Publication Title

New York University Review of Law & Social Change

Keywords

Fourth Amendment, Equal Protection Clause, race-based policing

Document Type

Article

Abstract

In striking down race-conscious admissions at Harvard and the University of North Carolina, the Supreme Court used lofty rhetoric about the importance of ending race discrimination, even calling the command of Equal Protection “universal.” In two ways, this Essay explores the legal and practical limits of the affirmative action cases and illustrates how the Court’s claimed concern about race discrimination rings hollow. First, this Essay discusses state actors permitted to use race in their decision-making: the police. Unlike elite universities whose policies are subject to exacting scrutiny, the Supreme Court permits police to use race when deciding whom to seize under the Fourth Amendment under deferential forms of review.
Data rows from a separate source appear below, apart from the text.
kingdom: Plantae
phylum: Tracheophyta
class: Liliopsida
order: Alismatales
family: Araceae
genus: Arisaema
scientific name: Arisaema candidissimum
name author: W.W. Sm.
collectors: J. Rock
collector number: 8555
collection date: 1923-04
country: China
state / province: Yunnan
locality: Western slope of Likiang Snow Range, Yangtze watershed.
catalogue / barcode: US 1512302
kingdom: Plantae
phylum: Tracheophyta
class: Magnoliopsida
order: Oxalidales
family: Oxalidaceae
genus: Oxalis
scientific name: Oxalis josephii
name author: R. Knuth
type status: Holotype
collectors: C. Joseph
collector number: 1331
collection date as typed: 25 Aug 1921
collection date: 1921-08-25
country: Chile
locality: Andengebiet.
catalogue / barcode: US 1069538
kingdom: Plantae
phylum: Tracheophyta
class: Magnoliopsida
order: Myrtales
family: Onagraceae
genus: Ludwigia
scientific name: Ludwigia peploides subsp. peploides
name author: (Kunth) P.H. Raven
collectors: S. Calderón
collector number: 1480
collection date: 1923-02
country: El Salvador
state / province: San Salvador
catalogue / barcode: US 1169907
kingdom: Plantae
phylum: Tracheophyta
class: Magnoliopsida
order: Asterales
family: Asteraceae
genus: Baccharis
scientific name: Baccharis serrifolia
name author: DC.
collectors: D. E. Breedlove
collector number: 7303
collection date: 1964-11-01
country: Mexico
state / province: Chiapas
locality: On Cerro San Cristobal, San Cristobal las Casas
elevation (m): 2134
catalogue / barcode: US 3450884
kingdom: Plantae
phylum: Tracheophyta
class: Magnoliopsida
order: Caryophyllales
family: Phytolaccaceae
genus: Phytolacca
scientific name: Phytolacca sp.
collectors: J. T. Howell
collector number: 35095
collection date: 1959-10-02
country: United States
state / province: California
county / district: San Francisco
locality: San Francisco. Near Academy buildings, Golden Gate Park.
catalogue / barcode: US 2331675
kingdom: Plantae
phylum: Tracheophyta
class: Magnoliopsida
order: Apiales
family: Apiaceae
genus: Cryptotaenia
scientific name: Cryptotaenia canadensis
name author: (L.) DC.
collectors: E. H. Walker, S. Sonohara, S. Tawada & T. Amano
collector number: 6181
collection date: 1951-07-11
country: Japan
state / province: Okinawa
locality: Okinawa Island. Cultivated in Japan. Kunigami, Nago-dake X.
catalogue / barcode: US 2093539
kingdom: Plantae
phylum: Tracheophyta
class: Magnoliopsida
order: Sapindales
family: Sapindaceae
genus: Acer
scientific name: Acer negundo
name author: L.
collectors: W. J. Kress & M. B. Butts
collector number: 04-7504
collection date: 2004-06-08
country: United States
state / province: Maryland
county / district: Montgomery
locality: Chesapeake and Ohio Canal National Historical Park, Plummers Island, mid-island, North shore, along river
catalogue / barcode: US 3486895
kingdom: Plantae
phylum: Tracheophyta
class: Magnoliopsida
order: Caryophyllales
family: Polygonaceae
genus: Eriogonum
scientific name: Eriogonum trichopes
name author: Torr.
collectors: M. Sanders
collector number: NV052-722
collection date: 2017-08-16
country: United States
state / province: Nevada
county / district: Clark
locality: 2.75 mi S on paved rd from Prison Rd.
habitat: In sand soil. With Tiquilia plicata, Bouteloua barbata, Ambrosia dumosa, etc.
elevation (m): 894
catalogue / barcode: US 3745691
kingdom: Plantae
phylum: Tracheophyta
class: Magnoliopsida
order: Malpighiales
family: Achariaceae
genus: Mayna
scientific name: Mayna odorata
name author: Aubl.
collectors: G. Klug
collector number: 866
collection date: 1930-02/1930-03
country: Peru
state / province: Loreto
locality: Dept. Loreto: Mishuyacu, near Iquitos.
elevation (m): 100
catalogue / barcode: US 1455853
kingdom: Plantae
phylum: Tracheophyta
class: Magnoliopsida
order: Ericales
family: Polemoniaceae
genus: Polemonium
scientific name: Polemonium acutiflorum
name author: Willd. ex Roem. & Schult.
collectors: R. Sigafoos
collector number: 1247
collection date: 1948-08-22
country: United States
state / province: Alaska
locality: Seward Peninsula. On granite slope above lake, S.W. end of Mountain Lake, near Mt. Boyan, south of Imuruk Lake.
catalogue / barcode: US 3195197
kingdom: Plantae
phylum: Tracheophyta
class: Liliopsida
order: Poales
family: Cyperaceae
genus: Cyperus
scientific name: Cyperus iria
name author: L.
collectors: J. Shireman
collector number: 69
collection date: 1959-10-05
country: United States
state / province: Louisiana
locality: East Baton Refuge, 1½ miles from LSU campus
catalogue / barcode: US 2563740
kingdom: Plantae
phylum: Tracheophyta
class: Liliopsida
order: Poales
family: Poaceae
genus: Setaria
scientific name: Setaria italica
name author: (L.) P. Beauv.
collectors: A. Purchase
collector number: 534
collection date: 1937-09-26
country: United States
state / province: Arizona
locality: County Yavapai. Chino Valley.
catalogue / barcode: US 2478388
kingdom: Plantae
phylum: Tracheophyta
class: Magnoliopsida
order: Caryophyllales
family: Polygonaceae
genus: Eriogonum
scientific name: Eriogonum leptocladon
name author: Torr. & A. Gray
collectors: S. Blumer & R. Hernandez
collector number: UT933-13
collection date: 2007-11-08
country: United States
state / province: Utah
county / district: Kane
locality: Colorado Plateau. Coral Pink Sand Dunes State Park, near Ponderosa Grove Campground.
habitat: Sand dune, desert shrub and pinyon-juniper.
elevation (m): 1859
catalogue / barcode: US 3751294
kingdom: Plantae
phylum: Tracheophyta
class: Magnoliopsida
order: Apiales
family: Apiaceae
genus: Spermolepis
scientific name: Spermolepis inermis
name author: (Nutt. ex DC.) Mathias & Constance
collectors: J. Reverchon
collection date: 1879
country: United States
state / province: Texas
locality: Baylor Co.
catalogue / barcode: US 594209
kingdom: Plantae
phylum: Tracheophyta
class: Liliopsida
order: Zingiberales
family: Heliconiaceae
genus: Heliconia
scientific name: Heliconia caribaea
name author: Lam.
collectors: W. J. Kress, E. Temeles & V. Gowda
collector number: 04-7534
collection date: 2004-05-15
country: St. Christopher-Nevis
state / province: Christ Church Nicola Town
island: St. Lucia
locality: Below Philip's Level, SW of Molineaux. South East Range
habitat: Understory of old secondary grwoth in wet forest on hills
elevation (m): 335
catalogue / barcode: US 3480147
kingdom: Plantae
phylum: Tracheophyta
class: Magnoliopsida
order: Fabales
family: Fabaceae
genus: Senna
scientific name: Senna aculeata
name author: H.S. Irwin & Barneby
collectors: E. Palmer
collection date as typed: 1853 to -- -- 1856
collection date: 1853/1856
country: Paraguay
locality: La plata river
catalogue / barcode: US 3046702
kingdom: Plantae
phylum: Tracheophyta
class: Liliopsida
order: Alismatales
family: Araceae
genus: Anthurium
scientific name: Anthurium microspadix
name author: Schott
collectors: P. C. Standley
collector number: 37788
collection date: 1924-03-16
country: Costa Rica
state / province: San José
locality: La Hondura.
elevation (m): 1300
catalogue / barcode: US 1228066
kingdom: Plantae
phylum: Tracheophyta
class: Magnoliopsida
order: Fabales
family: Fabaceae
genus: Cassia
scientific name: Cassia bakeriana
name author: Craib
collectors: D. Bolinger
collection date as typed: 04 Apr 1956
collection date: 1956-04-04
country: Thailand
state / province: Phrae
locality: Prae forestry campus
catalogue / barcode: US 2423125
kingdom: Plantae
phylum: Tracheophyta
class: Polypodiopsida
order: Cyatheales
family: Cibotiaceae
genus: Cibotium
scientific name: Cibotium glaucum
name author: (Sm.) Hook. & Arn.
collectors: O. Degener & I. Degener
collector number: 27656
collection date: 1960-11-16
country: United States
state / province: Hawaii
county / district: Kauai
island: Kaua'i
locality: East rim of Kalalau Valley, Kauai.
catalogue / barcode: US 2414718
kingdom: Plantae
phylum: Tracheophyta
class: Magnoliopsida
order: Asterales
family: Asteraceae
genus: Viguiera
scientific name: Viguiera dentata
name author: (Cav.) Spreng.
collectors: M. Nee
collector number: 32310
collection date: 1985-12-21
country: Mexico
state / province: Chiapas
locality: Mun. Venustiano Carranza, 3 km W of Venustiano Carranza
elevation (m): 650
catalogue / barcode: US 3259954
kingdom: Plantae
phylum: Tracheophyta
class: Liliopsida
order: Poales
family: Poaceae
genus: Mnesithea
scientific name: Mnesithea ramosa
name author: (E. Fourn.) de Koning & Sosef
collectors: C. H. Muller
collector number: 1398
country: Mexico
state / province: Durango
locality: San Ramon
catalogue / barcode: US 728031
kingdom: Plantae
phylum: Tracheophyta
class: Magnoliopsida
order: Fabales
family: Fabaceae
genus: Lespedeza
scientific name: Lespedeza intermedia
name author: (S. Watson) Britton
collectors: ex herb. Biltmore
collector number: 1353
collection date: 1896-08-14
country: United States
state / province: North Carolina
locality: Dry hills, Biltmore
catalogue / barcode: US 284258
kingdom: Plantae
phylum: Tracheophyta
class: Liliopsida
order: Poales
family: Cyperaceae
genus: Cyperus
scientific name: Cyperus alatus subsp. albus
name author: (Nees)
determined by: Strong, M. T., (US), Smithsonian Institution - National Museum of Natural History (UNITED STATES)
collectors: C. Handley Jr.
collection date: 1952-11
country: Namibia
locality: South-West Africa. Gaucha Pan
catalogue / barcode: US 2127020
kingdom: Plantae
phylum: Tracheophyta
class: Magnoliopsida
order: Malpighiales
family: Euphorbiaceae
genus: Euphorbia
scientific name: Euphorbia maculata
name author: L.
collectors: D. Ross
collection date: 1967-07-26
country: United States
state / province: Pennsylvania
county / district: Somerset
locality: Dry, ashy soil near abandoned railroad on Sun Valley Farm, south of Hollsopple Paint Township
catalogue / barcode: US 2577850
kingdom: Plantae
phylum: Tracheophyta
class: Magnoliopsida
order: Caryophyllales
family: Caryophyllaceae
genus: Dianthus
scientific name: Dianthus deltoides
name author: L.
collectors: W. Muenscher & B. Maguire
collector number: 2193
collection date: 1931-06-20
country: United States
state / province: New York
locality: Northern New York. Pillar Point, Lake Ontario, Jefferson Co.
In fact, Fourth Amendment doctrine is so deferential it largely forbids race-based challenges to race-based policing and requires such arguments be raised under the Equal Protection Clause. Then, the kicker: under the version of Equal Protection Clause applied to the police, even admittedly race-based actions do not necessarily violate equal protection. The result is a shell game between the Equal Protection Clause and the Fourth Amendment where claims of racial bias cannot be effectively challenged under either provision. Second, to show the limits of the affirmative action cases from another angle, this Essay offers a reflection on the Court’s arguments about “stereotyping” and suggests they erroneously reduce the concept of race to skin color. Both as an empirical fact and matter of lived experience, race is far more skin color. The Court’s contrary assessment of stereotyping cannot be squared with the realities facing people of color, no matter their faith, creed, politics, hobbies, or upbringing. In the end, race matters because it permeates the fabric of our lives even if the constitution—in the affirmative action context but not for the police—is now supposed to be “colorblind.”